◆ What you have to do
From the line holding "left front paw: (286, 107)" through the line holding "right knee: (222, 498)" below, write out every line exactly; include both of those lines and drop the pictures.
====================
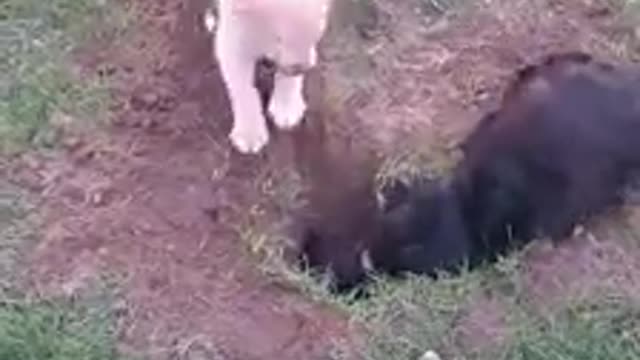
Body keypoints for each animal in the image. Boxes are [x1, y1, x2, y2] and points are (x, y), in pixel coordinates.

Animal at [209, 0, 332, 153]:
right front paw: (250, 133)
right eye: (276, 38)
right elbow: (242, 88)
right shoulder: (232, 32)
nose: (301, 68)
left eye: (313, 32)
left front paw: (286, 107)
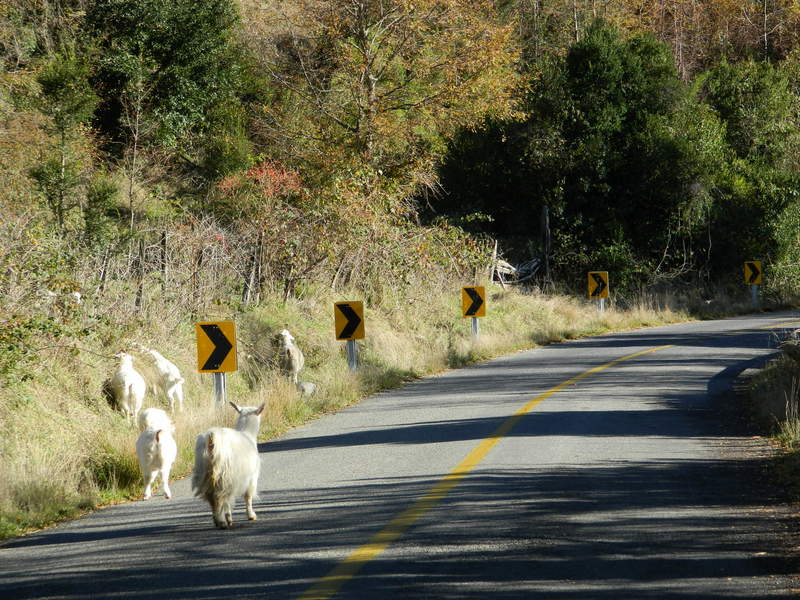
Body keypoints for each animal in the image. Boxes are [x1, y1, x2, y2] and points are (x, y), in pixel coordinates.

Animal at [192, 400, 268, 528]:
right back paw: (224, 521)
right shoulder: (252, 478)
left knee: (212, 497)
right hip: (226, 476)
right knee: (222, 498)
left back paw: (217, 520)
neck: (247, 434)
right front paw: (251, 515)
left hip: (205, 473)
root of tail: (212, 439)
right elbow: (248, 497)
====================
◆ Exercise result
left front paw: (286, 107)
Body keypoints for each animal in the image. Boxes are [x1, y1, x2, y2] and points are (x, y), in pixel coordinates.

Animal at [192, 400, 268, 528]:
right back paw: (224, 521)
right shoulder: (252, 478)
left knee: (212, 497)
right hip: (226, 476)
right knee: (222, 498)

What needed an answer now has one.